Few studies have compared MRI findings with radiographic erosions in patients with RA. In one recent study, whilst the positive predictive value of erosions or bone marrow edema on MRI for development of radiographic erosions was low, the negative predictive value was significant. 8 The RAMRIS scoring system has been shown to be a reliable method of assessing erosions in the forefoot and hindfoot in patients with RA9
Pressure analysis of gait may be helpful in determining foot pathology in patients with ERA, particularly in asymptomatic involvement of the feet11. To date, there
are no reports of comparisons between US findings and pedobarography in the assessment of ERA.
40 consecutive patients with early RA (within 12 months of diagnosis) attending the rheumatology clinics of McMaster University Division of Rheumatology and Rebecca McDonald Arthritis Centre at Mount Sinai Hospital, Toronto will be invited to participate. These patients will be DMARD and biologic naïve at baseline, and for the duration of the study will be treated with “standard care” which involves DMARDs for at least 3 months, followed by the initiation of a biologic at 3-6 months if inadequate response to DMARDs.

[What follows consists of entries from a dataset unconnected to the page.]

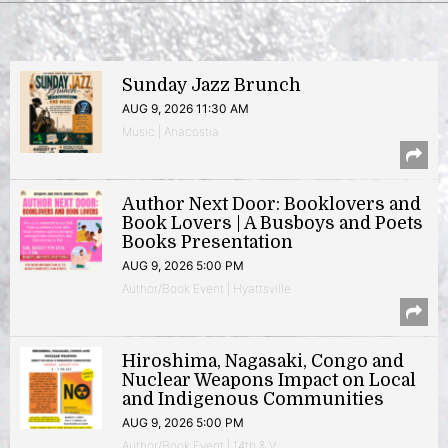
Sunday Jazz Brunch
AUG 9, 2026 11:30 AM
Music | Anacostia
Author Next Door: Booklovers and
Book Lovers | A Busboys and Poets
Books Presentation
AUG 9, 2026 5:00 PM
Author/Book Event | Hyattsville
Hiroshima, Nagasaki, Congo and
Nuclear Weapons Impact on Local
and Indigenous Communities
AUG 9, 2026 5:00 PM
Author/Book Event | 14th & V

Following clinical assessments, patients will undergo ultrasonographic, radiographic and MRI assessments as described below.
Primary outcome: mean synovitis score and power Doppler score (semi-quantitative scale 0-3 for each of synovial thickening and power Doppler) in 8 MTPJ (max score 48) compared to “active” joint count (number of TJC +/- SJC) (max score 16) at baseline.
It is predicted that
- US will detect more affected joints than either clinical assessment or plain radiography
- US may be more sensitive at determining erosions and synovitis especially in the 5th MTP than MRI
- US abnormalities will reflect abnormal pressure analysis at baseline
- US findings will change (improve) following DMARD treatment, but improvement in synovial vascularity may lag behind improvement in the
clinical assessments of TJC or SJC (this has already been shown in
MCPJ US 10)
- US findings will improve with biologic treatment and this will correlate with clinical improvement.
Value of results
Foot involvement in RA is often ignored by clinicians, and foot pathology results in significant morbidity with an impact on work activity and productivity. Ultrasonography may be able to detect MTP pathology more accurately than clinical examination, and therapy could be tailored according to US findings. This study will also determine change in US findings following DMARD and biologic treatment. This study is likely to show that US has potential to monitor disease activity and therefore improve disease outcome.